10 lutego rusza proces sprawcy katastrofy drogowej, do której doszło 1 czerwca 2013 roku na drodze krajowej nr 12/14 w miejscowości Michałów (gmina Zduńska Wola). W jej skutek śmierć poniosły trzy osoby, w tym 7-letnie dziecko. Kilkoro osób zostało rannych.
1 czerwca 2013 roku. Tomasz Sz., mieszkaniec Piotrkowa Trybunalskiego przyjechał do Sieradza, aby odwiedzić jednego ze skazańców przebywającego w tutejszym Zakładzie Karnym. W drodze powrotnej jechały z nim jeszcze cztery osoby: oprócz 39-letniego Sz., byli to małżonkowie Mirosław i Bożena T., 7-letni Sebastian K. oraz Robert S. Jadąc drogą krajową nr 12/14, na wysokości miejscowości Michałów, 39-latek chciał wyprzedzić autobus PKS Zduńska Wola. Manewr ten był bardzo niebezpieczny i jak się okazało brzemienny w skutkach.
-Kierowca doprowadził do utraty stateczności prowadzonego przez siebie pojazdu, co skutkowało niekontrolowanym wjazdem na przeciwległy pas ruchu zajmowany przez samochód ciężarowy z naczepą. Tomasz Sz. doprowadził do zderzenia z ciężarówką, po czym odbił się od niego i uderzył w lewy bok autobusu - podaje Józef Mizerski, rzecznik prasowy Prokuratury Okręgowej w Sieradzu.
Śmierć na miejscu poniosło małżeństwo T. 7-letni chłopiec zmarł kilka dni później w szpitalu.
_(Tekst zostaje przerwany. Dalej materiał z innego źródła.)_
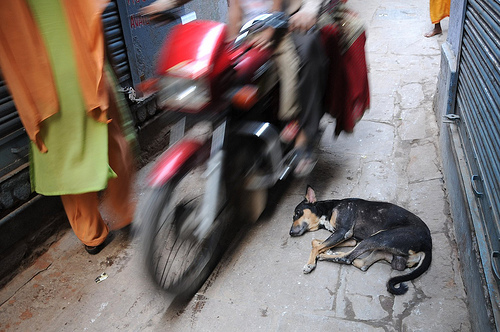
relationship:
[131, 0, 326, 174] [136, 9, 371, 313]
man on motorcycle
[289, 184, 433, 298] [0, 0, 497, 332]
dog on ground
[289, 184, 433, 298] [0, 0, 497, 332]
dog on street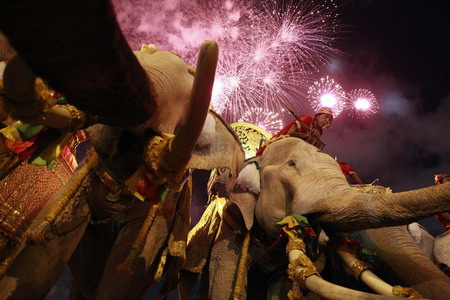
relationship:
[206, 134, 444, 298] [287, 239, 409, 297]
elephant has tusks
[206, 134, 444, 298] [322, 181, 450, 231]
elephant has a trunk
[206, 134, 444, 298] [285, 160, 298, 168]
elephant has an eye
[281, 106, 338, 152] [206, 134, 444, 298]
person riding elephant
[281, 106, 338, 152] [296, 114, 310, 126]
person wearing red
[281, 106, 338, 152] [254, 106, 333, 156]
person leaning person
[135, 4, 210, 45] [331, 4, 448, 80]
smoke in sky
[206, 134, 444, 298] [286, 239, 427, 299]
elephant has a tusks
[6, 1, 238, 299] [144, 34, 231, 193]
elephant has a tusk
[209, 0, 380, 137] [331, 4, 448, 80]
fireworks in sky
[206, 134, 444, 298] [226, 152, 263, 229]
elephant has an ear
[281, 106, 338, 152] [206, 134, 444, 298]
person riding an elephant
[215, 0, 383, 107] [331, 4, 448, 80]
fireworks i sky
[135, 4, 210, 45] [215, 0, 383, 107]
smoke from fireworks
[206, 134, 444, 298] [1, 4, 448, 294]
elephant durig festivities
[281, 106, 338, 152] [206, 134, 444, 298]
person on top of elephant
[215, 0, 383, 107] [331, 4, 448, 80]
fireworks in sky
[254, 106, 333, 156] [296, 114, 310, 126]
person wearing red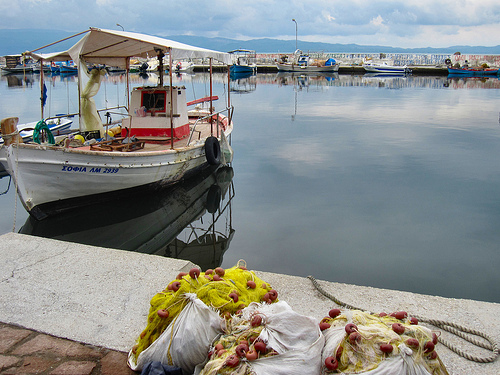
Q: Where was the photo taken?
A: Near a dock.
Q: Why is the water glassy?
A: There are no waves.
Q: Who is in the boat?
A: No one.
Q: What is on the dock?
A: Fishing nets.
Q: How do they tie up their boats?
A: With rope.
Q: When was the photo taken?
A: Daytime.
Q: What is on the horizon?
A: Mountains.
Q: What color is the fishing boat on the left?
A: White and red.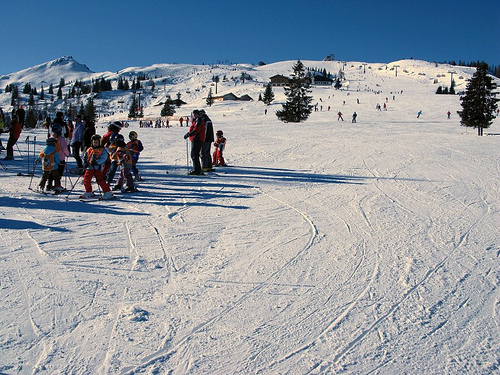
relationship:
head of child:
[86, 130, 104, 152] [83, 129, 110, 200]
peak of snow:
[46, 51, 90, 73] [0, 54, 499, 374]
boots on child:
[75, 184, 114, 205] [83, 129, 110, 200]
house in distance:
[264, 67, 291, 93] [221, 37, 429, 90]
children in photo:
[6, 82, 235, 204] [2, 39, 474, 352]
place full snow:
[2, 39, 474, 352] [255, 171, 431, 342]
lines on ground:
[96, 194, 215, 330] [60, 187, 429, 335]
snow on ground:
[255, 171, 431, 342] [60, 187, 429, 335]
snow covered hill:
[0, 54, 499, 374] [1, 44, 122, 99]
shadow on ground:
[12, 172, 373, 264] [60, 187, 429, 335]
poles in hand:
[178, 135, 190, 177] [182, 128, 194, 147]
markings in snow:
[107, 206, 380, 327] [290, 171, 462, 355]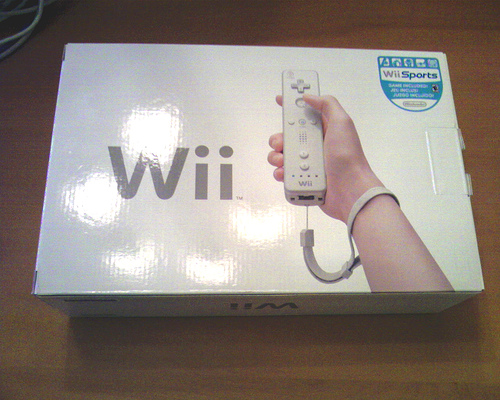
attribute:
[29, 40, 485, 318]
box — white., shiny.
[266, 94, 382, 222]
hand — white.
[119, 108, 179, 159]
glare — light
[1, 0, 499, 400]
table. — tan., wood.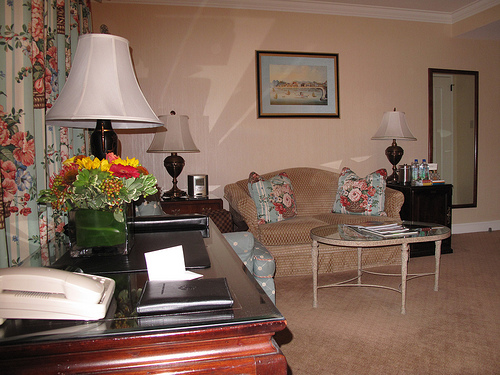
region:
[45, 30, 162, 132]
white lampshade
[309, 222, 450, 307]
glass top coffee table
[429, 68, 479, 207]
mirror on the wall with a dark colored border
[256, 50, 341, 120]
painting hanging on the wall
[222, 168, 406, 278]
tan couch behind the coffee table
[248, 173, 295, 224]
blue pillow on the left side of the couch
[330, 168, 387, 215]
blue pillow on the right side of the couch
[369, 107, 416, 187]
lamp with white lamp shade next to the couch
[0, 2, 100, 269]
curtains with a floral pattern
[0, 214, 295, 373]
wooden table with flowers, a lamp, and a telephone on it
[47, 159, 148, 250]
flowers in the vase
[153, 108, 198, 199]
lamp on the table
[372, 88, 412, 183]
lamp on the table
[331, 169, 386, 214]
pillow on the couch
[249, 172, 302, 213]
pillow on the couch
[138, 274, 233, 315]
notepad on the table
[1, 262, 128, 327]
phone on the table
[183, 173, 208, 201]
clock on the table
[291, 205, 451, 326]
coffee table on the floor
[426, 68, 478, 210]
a mirror with a brown wooden frame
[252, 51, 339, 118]
a picture of the wall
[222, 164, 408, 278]
a small tan love seat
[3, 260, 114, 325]
a white corded phone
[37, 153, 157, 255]
a green vase of flowers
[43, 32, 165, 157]
a brown lamp with a white shade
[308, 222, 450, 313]
an oval glass top table with magazines on top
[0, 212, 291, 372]
a brown wooden table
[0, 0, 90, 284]
white curtains with a floral pattern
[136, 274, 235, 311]
a black book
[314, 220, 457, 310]
TABLE IN THE MIDDLE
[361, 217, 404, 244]
PAPER ON THE TABLE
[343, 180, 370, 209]
FLOWERS ON THE PILLOW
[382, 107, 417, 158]
LAMP ON THE TABLE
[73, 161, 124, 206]
FLOWERS IN A VASE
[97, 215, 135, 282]
VASE ON THE TABLE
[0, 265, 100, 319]
PHONE ON THE TOP GLASS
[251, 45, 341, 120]
a large picture frame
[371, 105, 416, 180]
a tall table lamp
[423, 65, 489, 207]
a long wall mirror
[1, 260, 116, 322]
part of a white phone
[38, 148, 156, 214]
colorful flowers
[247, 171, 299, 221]
a colorful pillow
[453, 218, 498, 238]
part of a white floor trim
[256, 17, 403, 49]
part of a painted wall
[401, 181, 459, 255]
a living room side table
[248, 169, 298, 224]
blue throw pillow with flowers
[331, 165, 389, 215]
blue throw pillow with flowers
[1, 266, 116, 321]
white corded land line telephone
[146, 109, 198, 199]
table lamp with a light colored shade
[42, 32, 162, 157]
table lamp with a light colored shade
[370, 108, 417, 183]
table lamp with a light colored shade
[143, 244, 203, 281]
white note card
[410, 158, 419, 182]
bottle of water on a side table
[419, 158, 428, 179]
bottle of water on a side table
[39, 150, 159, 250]
flowers inside of green vase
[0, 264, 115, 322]
white telephone receiver and base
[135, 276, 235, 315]
shiny black leather paper book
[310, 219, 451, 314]
oval shaped beige and glass coffee table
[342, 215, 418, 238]
magazines laid out on coffee table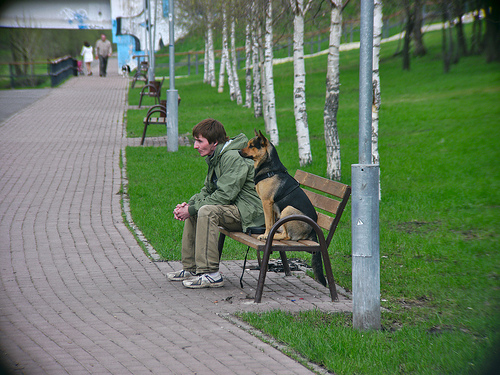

Szereg obrażeń ciała doznało 7 pasażerów autobusu. Narażeni na niebezpieczeństwo doznania uszczerbku na zdrowiu byli kierowca autobusu i ciężarówki. Zdarzenie uznano jako katastrofę drogową.
W śledztwie ustalono, iż kierowca Tomasz Sz. był pod wpływem alkoholu, nietrzeźwy wyjeżdżał już z Piotrkowa Trybunalskiego. Po wypadku policja podawała, że mężczyzna miał w organizmie promil alkoholu.
Pod koniec 2013 roku prokurator rejonowy w Zduńskiej Woli skierował w tej sprawie akt oskarżenia do Sądu Okręgowego w Sieradzu. Pierwszy termin rozprawy wyznaczono na 10 lutego 2014 roku. Sprawcy grozi kara pozbawienia wolności do lat 15.